[Data items]
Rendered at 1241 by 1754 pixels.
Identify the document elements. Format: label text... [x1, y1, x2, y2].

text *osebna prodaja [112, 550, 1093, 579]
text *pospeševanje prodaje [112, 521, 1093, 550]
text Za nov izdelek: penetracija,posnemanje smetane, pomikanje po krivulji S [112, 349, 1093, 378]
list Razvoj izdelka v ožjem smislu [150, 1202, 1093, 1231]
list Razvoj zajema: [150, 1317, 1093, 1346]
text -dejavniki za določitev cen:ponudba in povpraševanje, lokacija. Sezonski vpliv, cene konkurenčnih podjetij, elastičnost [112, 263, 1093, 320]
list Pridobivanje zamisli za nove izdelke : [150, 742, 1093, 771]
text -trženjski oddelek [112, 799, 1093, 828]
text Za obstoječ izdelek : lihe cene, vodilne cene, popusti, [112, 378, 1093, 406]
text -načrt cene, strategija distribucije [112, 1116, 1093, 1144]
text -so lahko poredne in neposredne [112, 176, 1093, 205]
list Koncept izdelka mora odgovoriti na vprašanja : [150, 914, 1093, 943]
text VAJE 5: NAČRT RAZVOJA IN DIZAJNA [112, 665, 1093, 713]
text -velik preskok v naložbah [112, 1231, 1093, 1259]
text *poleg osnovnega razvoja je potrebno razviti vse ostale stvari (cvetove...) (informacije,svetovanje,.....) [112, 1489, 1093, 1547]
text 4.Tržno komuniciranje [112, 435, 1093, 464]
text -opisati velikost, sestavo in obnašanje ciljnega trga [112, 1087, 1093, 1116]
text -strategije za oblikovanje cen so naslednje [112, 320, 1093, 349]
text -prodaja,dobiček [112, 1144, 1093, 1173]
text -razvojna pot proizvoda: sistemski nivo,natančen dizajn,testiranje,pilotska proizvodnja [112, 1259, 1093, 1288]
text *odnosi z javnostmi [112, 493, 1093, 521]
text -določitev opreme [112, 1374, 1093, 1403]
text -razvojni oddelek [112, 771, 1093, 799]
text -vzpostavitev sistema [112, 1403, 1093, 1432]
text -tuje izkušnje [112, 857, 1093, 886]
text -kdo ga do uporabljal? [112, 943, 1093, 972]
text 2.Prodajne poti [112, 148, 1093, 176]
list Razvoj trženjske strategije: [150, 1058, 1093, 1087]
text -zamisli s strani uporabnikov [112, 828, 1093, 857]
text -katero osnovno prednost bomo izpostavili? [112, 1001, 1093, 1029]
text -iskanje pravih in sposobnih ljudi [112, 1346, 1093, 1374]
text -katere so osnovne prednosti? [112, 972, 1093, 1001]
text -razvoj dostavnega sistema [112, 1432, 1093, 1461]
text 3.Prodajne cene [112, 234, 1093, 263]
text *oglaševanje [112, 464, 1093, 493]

==

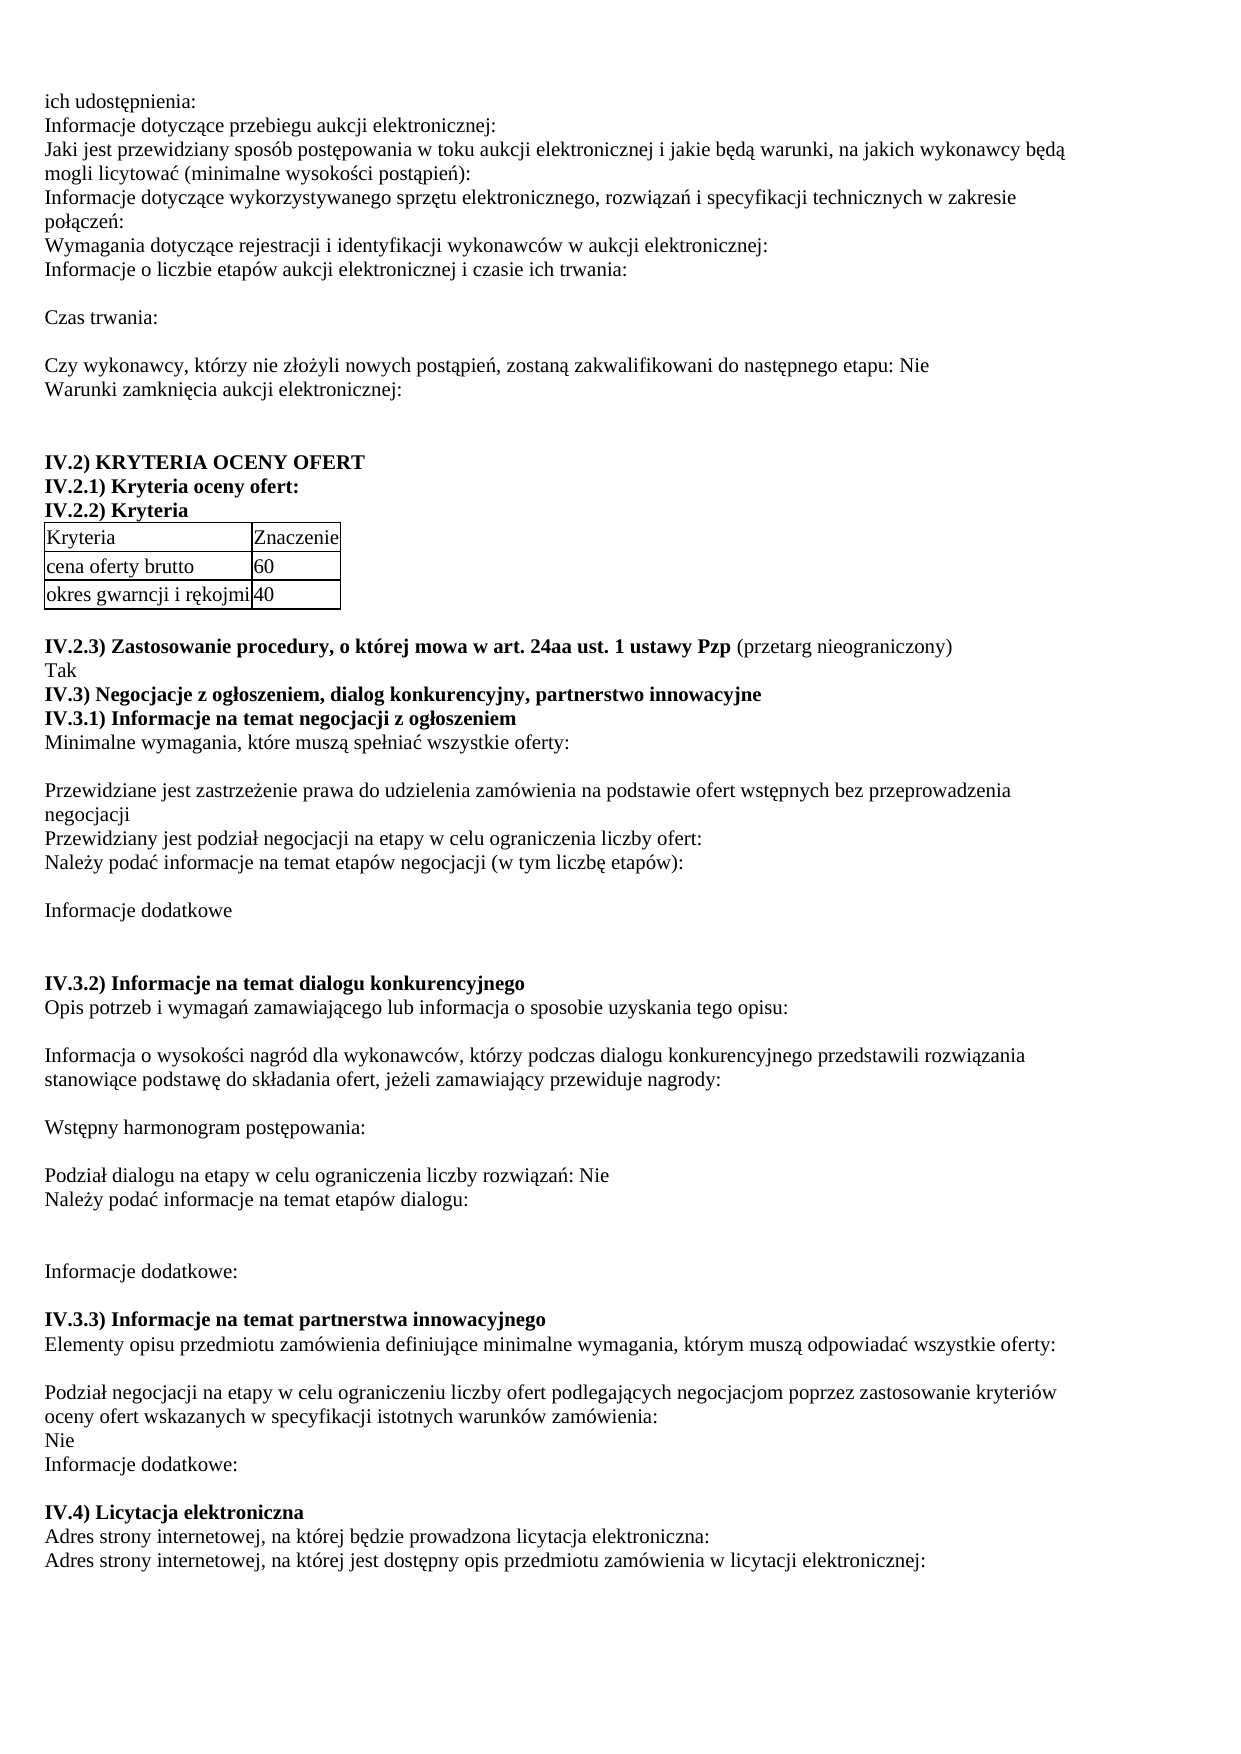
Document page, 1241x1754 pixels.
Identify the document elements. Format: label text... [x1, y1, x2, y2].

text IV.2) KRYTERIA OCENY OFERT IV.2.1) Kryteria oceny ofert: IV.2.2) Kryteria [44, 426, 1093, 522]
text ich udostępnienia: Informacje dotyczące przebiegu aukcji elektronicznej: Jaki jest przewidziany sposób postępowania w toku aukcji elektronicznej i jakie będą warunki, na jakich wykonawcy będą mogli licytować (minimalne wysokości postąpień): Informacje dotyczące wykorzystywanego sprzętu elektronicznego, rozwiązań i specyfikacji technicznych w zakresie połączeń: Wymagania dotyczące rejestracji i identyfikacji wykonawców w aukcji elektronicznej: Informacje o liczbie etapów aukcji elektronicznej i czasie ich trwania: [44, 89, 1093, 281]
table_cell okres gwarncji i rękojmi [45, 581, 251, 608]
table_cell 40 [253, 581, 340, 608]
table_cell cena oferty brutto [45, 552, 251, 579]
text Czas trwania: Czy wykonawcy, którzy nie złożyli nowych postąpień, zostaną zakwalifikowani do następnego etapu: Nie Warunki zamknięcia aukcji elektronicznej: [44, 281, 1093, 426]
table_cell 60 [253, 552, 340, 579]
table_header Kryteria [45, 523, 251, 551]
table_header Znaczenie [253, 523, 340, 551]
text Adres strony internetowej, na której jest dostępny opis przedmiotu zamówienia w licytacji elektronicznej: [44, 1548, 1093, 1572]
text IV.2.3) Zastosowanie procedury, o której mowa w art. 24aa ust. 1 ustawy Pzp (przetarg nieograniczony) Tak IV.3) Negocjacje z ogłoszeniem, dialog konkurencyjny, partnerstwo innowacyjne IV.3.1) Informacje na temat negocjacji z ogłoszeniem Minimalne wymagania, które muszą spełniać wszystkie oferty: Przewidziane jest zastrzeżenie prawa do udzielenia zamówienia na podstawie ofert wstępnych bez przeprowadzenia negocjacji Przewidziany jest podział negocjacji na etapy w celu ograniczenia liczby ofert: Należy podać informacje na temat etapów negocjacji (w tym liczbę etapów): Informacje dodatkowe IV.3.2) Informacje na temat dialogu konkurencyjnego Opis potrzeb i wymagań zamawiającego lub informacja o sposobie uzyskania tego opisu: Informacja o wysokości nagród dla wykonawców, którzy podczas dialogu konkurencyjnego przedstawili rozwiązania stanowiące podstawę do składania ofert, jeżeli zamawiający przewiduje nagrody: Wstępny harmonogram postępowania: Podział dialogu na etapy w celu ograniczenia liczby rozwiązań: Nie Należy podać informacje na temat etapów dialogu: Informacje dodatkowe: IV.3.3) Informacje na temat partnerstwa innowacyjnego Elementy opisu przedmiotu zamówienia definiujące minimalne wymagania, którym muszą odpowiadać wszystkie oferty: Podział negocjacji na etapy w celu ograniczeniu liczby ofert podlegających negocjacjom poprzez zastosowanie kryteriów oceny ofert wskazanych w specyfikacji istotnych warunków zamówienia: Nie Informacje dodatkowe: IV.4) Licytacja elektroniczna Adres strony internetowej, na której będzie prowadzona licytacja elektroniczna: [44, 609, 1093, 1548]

* * *

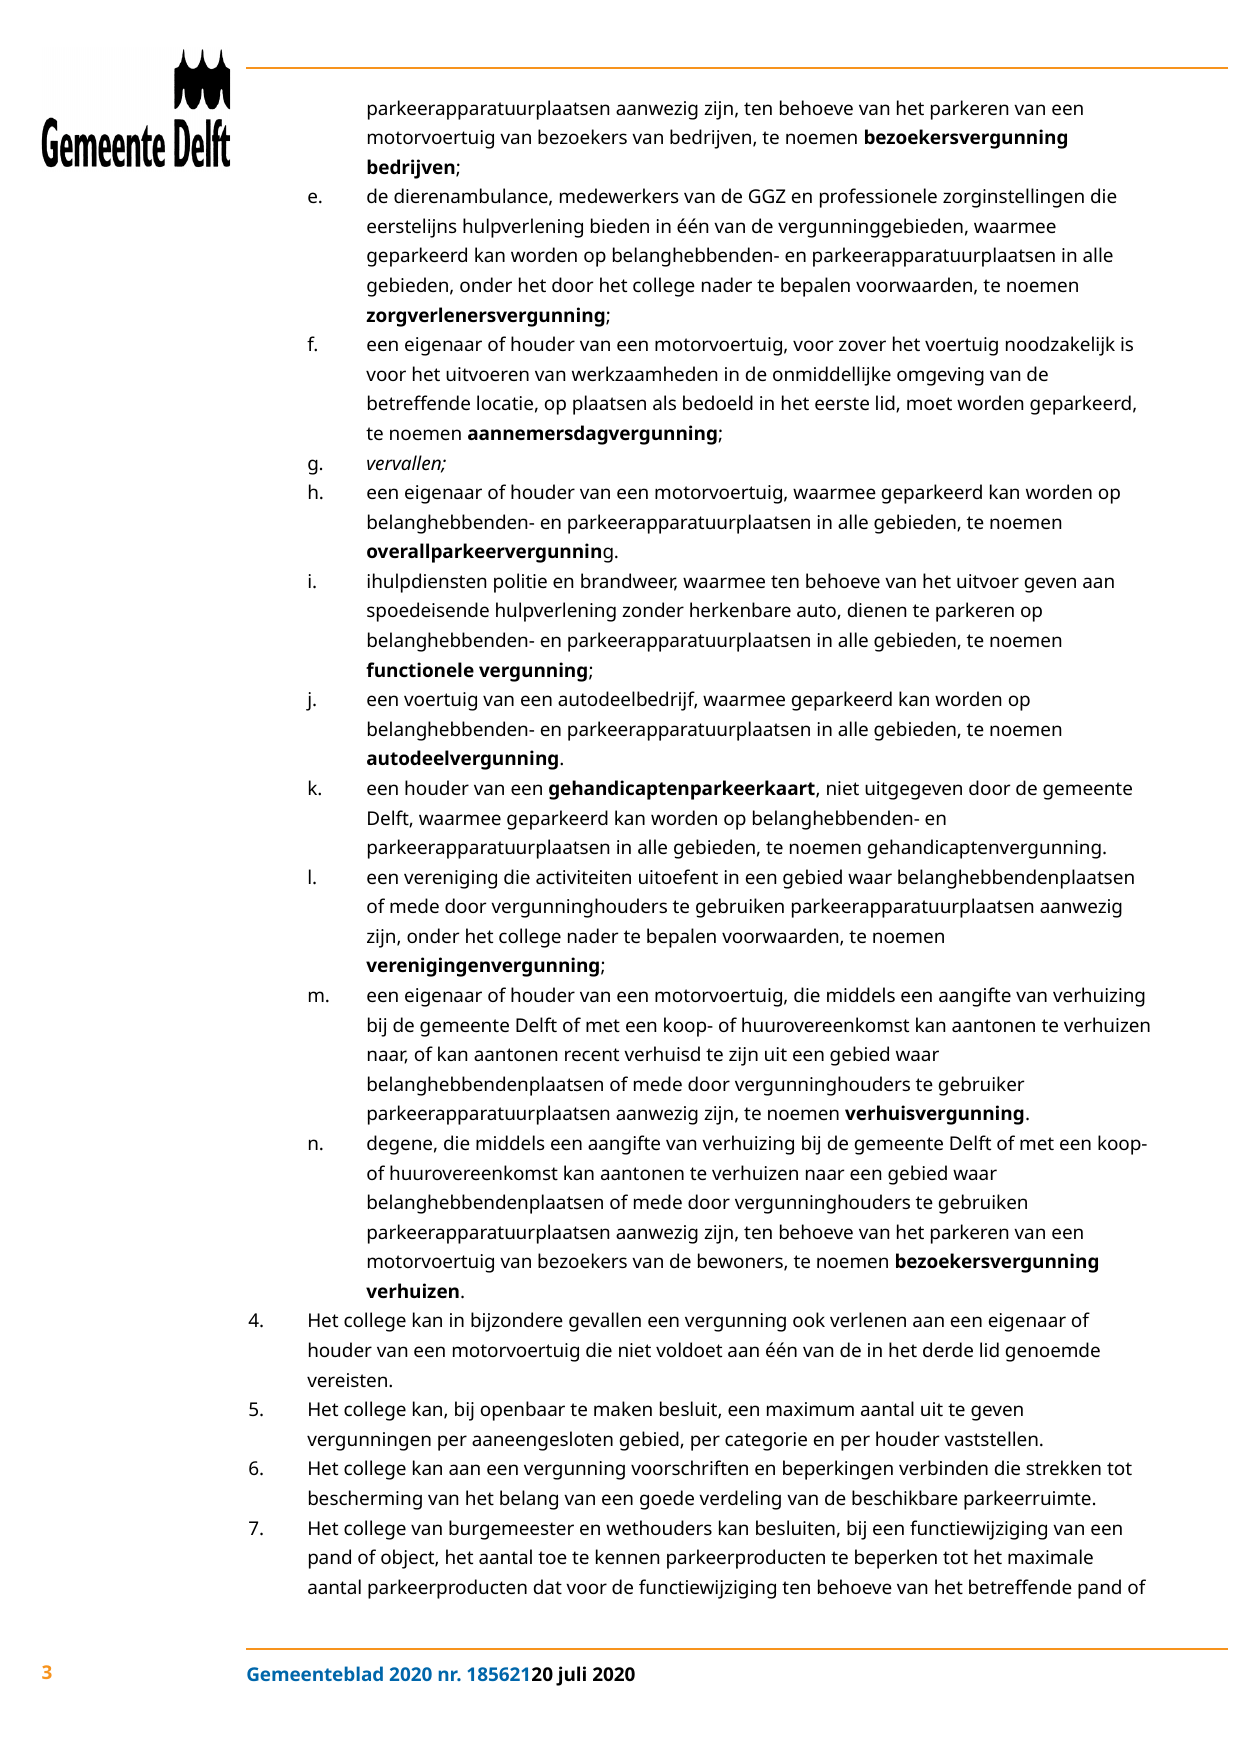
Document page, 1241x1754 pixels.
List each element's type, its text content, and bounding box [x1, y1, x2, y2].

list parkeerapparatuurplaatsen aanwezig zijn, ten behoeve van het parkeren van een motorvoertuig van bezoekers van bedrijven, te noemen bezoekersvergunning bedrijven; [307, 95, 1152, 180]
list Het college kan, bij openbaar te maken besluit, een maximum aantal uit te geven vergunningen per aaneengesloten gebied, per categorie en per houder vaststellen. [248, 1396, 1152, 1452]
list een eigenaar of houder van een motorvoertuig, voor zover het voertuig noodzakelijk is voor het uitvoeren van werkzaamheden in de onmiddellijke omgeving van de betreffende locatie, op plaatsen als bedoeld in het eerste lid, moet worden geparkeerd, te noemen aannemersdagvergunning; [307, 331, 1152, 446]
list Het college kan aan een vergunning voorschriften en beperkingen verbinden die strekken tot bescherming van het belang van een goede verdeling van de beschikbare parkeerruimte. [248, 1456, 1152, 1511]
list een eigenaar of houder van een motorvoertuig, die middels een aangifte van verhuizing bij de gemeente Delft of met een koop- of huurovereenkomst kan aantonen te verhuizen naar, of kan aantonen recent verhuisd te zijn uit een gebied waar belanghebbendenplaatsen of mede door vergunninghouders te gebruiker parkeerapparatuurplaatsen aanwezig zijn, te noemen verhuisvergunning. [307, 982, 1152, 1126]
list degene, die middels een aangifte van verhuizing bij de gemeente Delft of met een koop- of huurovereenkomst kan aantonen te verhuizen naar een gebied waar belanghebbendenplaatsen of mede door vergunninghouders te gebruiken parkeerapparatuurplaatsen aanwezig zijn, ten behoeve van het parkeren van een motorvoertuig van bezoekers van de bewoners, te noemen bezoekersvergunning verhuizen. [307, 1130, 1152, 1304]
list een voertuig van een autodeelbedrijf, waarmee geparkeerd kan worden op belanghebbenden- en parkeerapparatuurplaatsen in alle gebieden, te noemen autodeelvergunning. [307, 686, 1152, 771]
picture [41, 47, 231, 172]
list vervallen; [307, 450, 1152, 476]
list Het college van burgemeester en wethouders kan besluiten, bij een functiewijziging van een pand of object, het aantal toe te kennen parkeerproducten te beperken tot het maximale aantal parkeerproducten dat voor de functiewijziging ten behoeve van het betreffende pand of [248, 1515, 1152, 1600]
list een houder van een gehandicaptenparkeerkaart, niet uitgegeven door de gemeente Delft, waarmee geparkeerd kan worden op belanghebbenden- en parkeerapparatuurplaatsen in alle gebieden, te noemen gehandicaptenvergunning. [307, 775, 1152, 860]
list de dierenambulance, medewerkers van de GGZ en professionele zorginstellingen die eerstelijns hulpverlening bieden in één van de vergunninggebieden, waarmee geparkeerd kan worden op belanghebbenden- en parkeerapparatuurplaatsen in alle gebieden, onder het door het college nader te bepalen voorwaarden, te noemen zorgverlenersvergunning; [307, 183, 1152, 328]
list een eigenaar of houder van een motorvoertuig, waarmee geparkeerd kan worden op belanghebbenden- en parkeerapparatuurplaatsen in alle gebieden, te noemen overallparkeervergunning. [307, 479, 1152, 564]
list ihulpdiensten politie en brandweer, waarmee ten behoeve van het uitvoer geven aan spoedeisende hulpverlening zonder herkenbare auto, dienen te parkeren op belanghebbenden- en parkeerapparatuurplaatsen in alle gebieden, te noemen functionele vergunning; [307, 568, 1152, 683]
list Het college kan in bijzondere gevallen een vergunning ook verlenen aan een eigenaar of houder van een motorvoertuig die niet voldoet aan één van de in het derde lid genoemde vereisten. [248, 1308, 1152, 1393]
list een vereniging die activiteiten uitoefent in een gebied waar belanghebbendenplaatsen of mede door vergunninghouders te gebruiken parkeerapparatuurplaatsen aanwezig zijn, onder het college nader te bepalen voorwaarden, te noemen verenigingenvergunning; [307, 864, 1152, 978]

- **Goal**: Number the lines from the one containing "text IV.2) KRYTERIA" through the one containing "table_cell cena oferty", both included, and present them as a list, skipping any blank lines.

- **Response for this exercise**:
1. text IV.2) KRYTERIA OCENY OFERT IV.2.1) Kryteria oceny ofert: IV.2.2) Kryteria [44, 426, 1093, 522]
2. text ich udostępnienia: Informacje dotyczące przebiegu aukcji elektronicznej: Jaki jest przewidziany sposób postępowania w toku aukcji elektronicznej i jakie będą warunki, na jakich wykonawcy będą mogli licytować (minimalne wysokości postąpień): Informacje dotyczące wykorzystywanego sprzętu elektronicznego, rozwiązań i specyfikacji technicznych w zakresie połączeń: Wymagania dotyczące rejestracji i identyfikacji wykonawców w aukcji elektronicznej: Informacje o liczbie etapów aukcji elektronicznej i czasie ich trwania: [44, 89, 1093, 281]
3. table_cell okres gwarncji i rękojmi [45, 581, 251, 608]
4. table_cell 40 [253, 581, 340, 608]
5. table_cell cena oferty brutto [45, 552, 251, 579]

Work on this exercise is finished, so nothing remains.